News
“You Can’t Heal a Wound That’s Still Open”: MK Party Rejects Reconciliation Day
“You Can’t Heal a Wound That’s Still Open”: MK Party Rejects Reconciliation Day
As South Africans gathered across the country on Tuesday, 16 December 2025, to mark Reconciliation Day, one political voice stood firmly apart from the commemorations.
The MK Party said the day has lost its meaning for millions of Black South Africans who, three decades into democracy, still live with the economic scars of apartheid.
While government leaders spoke of unity, healing and progress, the MK Party argued that reconciliation without justice is little more than symbolism.
“Freedom Is Still Deferred”
MK Party national spokesperson Nhlamulo Ndhela did not mince his words, describing Reconciliation Day as a concept that ignores lived reality.
According to Ndhela, it is impossible to celebrate unity in a country where land ownership remains deeply unequal, unemployment continues to crush Black households, and hunger and poverty remain widespread.
He said true liberation cannot exist while economic power remains concentrated and inequality is passed down from one generation to the next.
“Freedom remains unattained as long as the Black majority is economically shackled,” Ndhela said, adding that dignity and opportunity should not be a privilege but a birthright.
A Long-Running Debate in South Africa
This criticism taps into a longstanding national tension: whether South Africa prioritised political reconciliation in 1994 at the cost of economic justice.
For many, Reconciliation Day represents hope and hard-won peace. For others, particularly younger South Africans facing record unemployment, it feels disconnected from daily struggles.

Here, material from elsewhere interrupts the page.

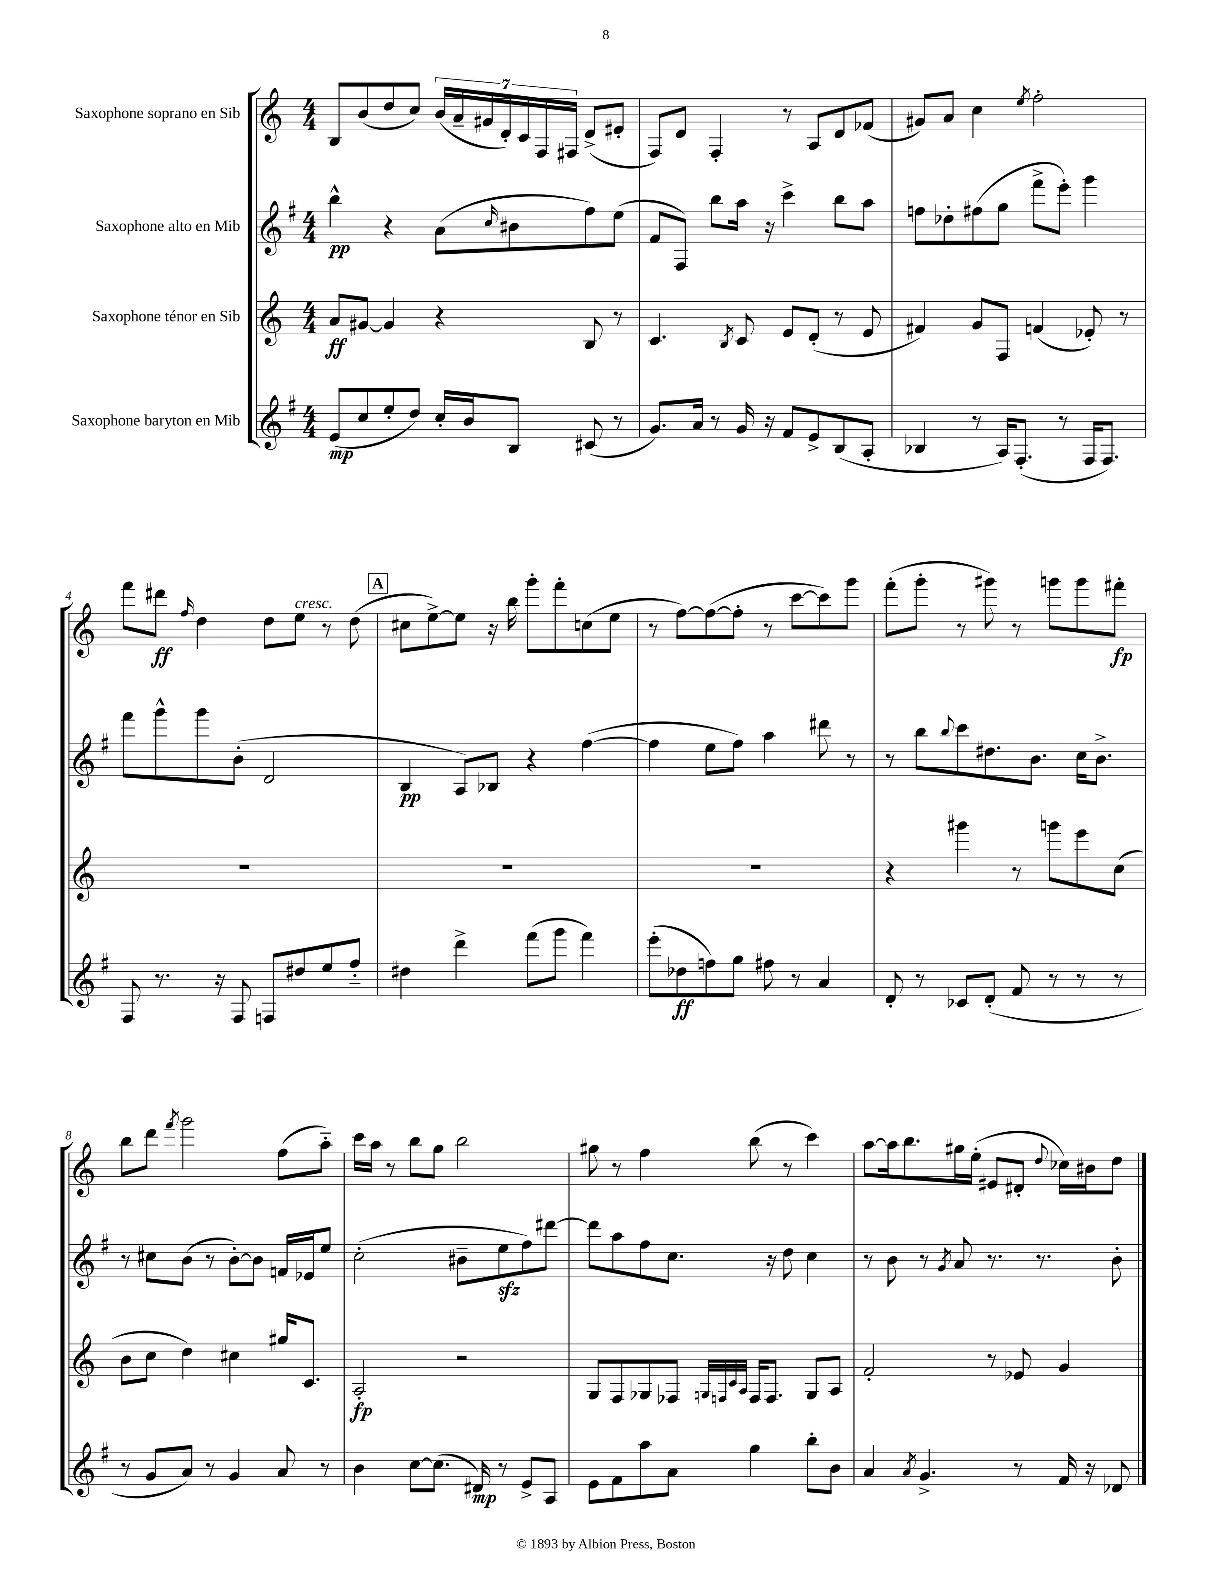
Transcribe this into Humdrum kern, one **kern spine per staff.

On social media, the MK Party’s comments sparked heated debate. Some users agreed, saying reconciliation feels “unfinished” without land reform and economic transformation. Others warned that rejecting the day risks deepening divisions rather than healing them.

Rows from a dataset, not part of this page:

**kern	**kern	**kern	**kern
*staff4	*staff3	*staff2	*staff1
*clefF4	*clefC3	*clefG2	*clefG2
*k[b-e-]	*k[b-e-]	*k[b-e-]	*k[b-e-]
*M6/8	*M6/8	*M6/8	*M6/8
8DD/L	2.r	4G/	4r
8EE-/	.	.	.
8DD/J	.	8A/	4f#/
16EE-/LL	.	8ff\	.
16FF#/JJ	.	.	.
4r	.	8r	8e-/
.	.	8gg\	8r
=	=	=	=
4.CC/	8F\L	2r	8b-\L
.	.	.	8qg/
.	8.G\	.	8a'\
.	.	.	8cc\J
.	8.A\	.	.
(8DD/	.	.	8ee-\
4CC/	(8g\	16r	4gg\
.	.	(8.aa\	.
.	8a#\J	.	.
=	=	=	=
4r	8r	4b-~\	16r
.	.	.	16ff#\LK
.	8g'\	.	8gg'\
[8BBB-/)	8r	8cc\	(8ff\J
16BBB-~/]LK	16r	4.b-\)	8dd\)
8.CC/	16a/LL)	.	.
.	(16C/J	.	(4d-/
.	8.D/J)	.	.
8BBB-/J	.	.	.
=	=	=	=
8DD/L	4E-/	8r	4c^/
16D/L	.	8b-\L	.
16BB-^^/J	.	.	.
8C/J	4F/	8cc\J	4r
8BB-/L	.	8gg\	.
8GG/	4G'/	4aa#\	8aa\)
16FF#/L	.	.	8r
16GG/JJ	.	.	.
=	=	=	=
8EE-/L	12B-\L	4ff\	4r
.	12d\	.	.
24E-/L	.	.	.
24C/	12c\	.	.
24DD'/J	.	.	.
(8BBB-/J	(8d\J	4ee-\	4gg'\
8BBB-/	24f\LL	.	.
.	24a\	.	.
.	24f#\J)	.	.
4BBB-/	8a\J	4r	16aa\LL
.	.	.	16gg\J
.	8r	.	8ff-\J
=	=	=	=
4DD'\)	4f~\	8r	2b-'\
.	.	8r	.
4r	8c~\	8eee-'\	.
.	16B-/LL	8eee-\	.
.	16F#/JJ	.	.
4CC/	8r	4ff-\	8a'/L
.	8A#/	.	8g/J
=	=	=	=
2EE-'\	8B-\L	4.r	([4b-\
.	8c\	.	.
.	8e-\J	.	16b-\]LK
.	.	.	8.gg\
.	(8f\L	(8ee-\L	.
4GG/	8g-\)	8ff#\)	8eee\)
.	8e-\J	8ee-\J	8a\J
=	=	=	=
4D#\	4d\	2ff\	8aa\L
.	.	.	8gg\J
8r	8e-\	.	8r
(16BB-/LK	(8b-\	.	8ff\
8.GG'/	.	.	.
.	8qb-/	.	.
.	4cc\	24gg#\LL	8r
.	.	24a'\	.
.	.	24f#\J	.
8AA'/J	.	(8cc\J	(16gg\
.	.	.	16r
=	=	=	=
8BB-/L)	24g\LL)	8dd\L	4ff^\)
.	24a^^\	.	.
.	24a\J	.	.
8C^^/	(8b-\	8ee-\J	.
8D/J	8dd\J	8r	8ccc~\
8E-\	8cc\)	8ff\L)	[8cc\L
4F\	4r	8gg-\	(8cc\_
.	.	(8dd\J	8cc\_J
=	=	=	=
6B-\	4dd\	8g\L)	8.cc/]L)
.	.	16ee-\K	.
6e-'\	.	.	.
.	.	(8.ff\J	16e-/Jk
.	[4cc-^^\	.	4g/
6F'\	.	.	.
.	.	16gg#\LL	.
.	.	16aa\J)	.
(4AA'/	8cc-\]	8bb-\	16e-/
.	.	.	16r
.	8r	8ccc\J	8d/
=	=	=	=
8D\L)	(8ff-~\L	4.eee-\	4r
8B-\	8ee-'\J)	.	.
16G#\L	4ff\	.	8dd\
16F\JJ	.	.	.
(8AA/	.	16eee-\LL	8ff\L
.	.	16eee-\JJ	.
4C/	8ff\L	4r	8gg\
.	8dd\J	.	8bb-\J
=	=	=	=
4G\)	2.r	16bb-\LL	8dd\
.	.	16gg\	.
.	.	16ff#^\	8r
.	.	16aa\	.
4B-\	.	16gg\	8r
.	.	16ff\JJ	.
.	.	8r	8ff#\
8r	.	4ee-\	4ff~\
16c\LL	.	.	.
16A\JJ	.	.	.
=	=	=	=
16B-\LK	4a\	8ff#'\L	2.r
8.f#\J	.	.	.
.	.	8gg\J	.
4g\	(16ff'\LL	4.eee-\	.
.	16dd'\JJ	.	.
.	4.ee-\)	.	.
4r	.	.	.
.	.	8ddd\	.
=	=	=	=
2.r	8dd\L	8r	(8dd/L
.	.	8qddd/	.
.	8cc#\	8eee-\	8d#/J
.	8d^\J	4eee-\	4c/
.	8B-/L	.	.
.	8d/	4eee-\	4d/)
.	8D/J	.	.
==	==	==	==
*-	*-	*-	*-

Ramaphosa’s Call for Unity
At the official national commemoration held at the Ncome Museum in Nquthu, KwaZulu-Natal, President Cyril Ramaphosa struck a very different tone.
He urged South Africans to resist what he described as false narratives about the country, particularly those suggesting that democracy has failed or that race relations have worsened beyond repair.

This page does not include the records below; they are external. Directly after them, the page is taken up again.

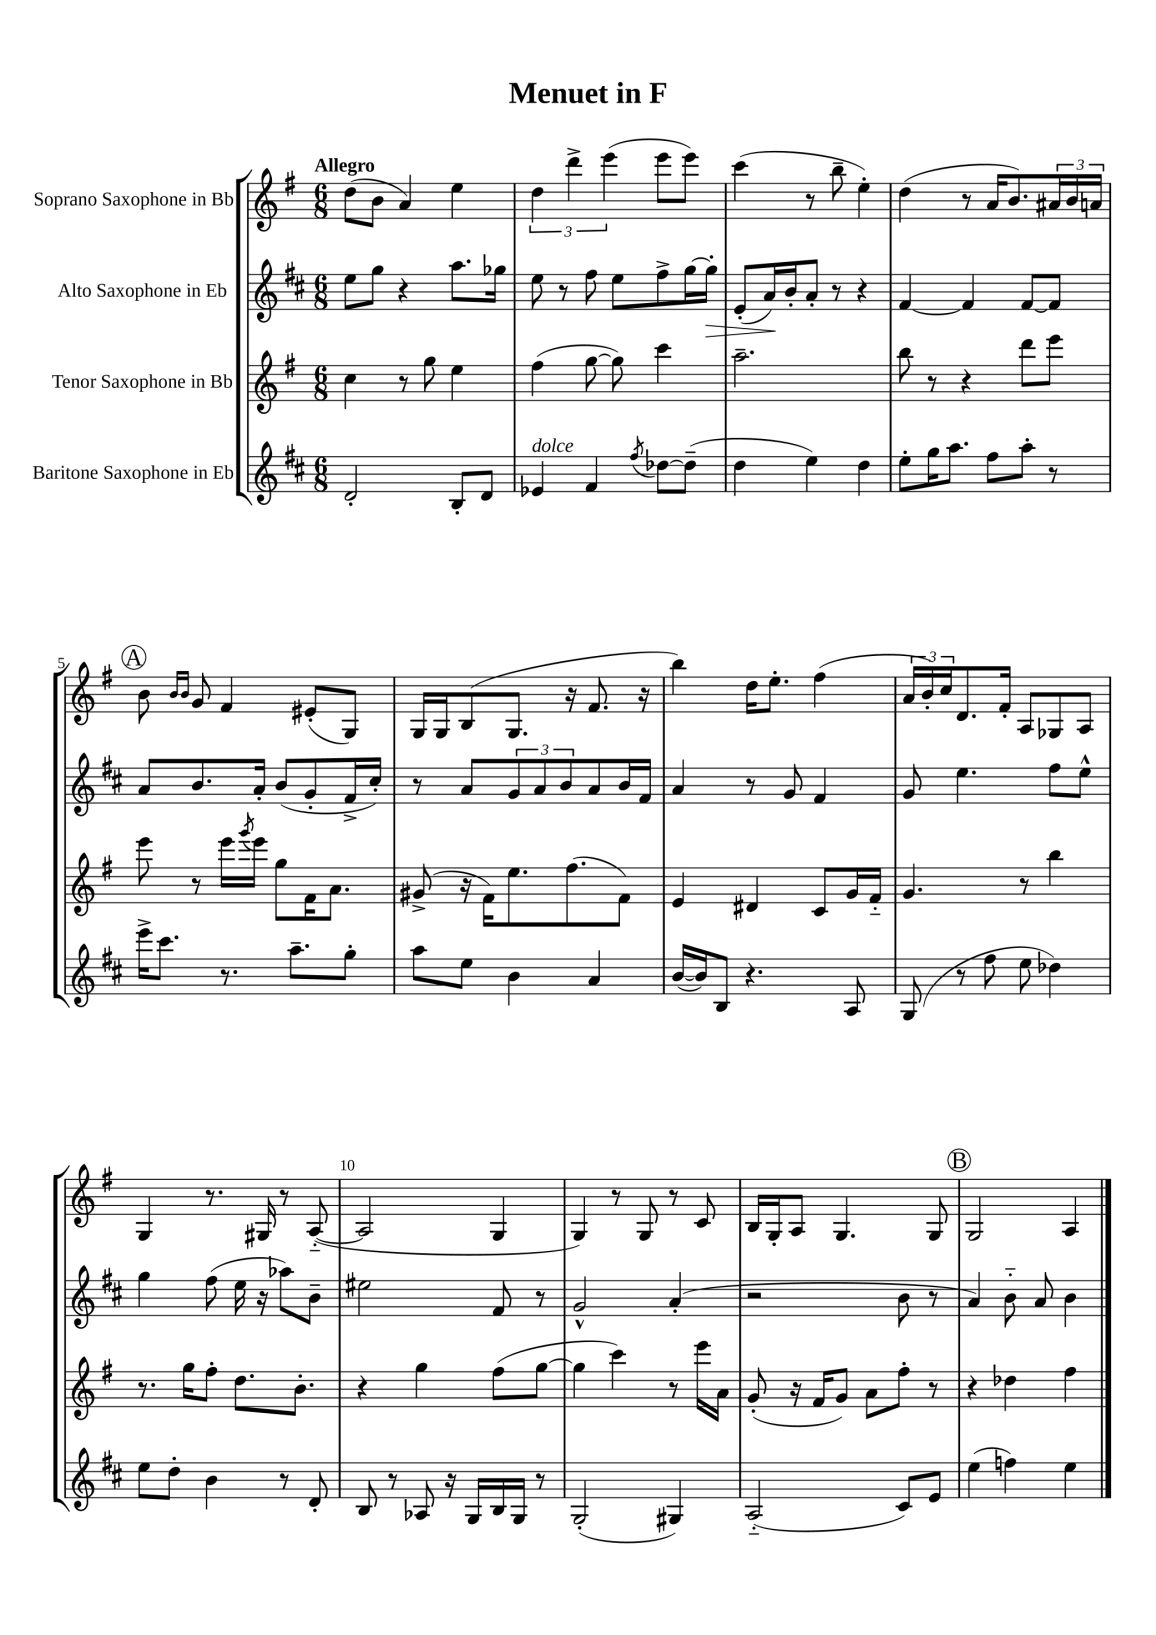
\header { title = "Menuet in F" }
<<
\new StaffGroup <<
\new Staff = "s0" \with { instrumentName = "Soprano Saxophone in Bb" } {
    \clef treble \key g \major \numericTimeSignature \time 6/8 \tempo "Allegro"
    d''8( b'8 a'4) e''4 |
    \tuplet 3/2 { d''4 d'''4-> e'''4( } e'''8 e'''8) |
    c'''4( r8 b''8-- e''4-.) |
    d''4( r8 a'16 b'8.) \tuplet 3/2 { ais'16 b'16 a'16 } |
    \mark \markup { \circle "A" } b'8 \grace { b'16 b'16 } g'8 fis'4 eis'8-.( g8) |
    g16 g16 b8( g8. r16 fis'8. r16 |
    b''4) d''16 e''8.-. fis''4( |
    \tuplet 3/2 { a'16 b'16-.) c''16 } d'8. fis'16-. a8 ges8 a8 |
    g4 r8. gis16 r8 a8~-_( |
    a2 g4 |
    g4) r8 g8 r8 c'8 |
    b16 g16-. a8 g4. g8 |
    \mark \markup { \circle "B" } g2 a4 \bar "|." |
}
\new Staff = "s1" \with { instrumentName = "Alto Saxophone in Eb" } {
    \clef treble \key d \major \numericTimeSignature \time 6/8
    e''8 g''8 r4 a''8. ges''16 |
    e''8 r8 fis''8 e''8 fis''8-> g''16~ g''16-.\> |
    e'8-.( a'16\!) b'16-. a'8-. r8 r4 |
    fis'4~ fis'4 fis'8~ fis'8 |
    \mark \markup { \circle "A" } a'8 b'8. a'16-. b'8( g'8-. fis'16-> cis''16-.) |
    r8 a'8 \tuplet 3/2 { g'8 a'8 b'8 } a'8 b'16 fis'16 |
    a'4 r8 g'8 fis'4 |
    g'8 e''4. fis''8 e''8-^ |
    g''4 fis''8( e''16 r16 aes''8) b'8-- |
    eis''2 fis'8 r8 |
    g'2-^ a'4-.( |
    r2 b'8 r8 |
    \mark \markup { \circle "B" } a'4) b'8-_ a'8 b'4 \bar "|." |
}
\new Staff = "s2" \with { instrumentName = "Tenor Saxophone in Bb" } {
    \clef treble \key g \major \numericTimeSignature \time 6/8
    c''4 r8 g''8 e''4 |
    fis''4( g''8~ g''8) c'''4 |
    a''2.-- |
    b''8 r8 r4 d'''8 e'''8 |
    \mark \markup { \circle "A" } e'''8 r8 e'''16 \acciaccatura { g'''8 } e'''16 g''8 fis'16 a'8. |
    gis'8->( r16 fis'16) e''8. fis''8.( fis'8) |
    e'4 dis'4 c'8 g'16 fis'16-_ |
    g'4. r8 b''4 |
    r8. g''16 fis''8-. d''8. b'8.-. |
    r4 g''4 fis''8( g''8~ |
    g''4 c'''4) r8 e'''16 a'16 |
    g'8-.( r16 fis'16 g'8) a'8 fis''8-. r8 |
    \mark \markup { \circle "B" } r4 des''4 fis''4 \bar "|." |
}
\new Staff = "s3" \with { instrumentName = "Baritone Saxophone in Eb" } {
    \clef treble \key d \major \numericTimeSignature \time 6/8
    d'2-. b8-. d'8 |
    ees'4^\markup { \italic "dolce" } fis'4 \acciaccatura { fis''8 } des''8~ des''8--( |
    d''4 e''4) d''4 |
    e''8-. g''16 a''8. fis''8 a''8-. r8 |
    \mark \markup { \circle "A" } e'''16-> cis'''8. r8. a''8.-- g''8-. |
    a''8 e''8 b'4 a'4 |
    b'16~( b'16) b8 r4. a8 |
    g8( r8 fis''8 e''8 des''4) |
    e''8 d''8-. b'4 r8 d'8-. |
    b8 r8 aes8 r16 g16 b16 g16 r8 |
    g2-.( gis4) |
    a2-_( cis'8) e'8 |
    \mark \markup { \circle "B" } e''4( f''4) e''4 \bar "|." |
}
>>
>>
\layout { \context { \Score \override BarNumber.break-visibility = ##(#f #t #t) barNumberVisibility = #(every-nth-bar-number-visible 5) } }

Ramaphosa pointed to surveys showing that many South Africans remain hopeful about democracy and believe race relations have improved since 1994. He highlighted everyday scenes of children from different backgrounds learning and playing together as evidence of progress.
Two Visions, One Unsettled Country
The contrast between the MK Party’s rejection and the president’s appeal reflects a deeper truth: South Africa is still negotiating what reconciliation really means.
Is it about peaceful coexistence, or about material redress? Can unity survive without economic justice? And how long can symbolic healing last without structural change?
As the country reflects on its past and future, Reconciliation Day once again revealed not just shared history but unresolved questions that continue to shape South Africa’s political and social landscape.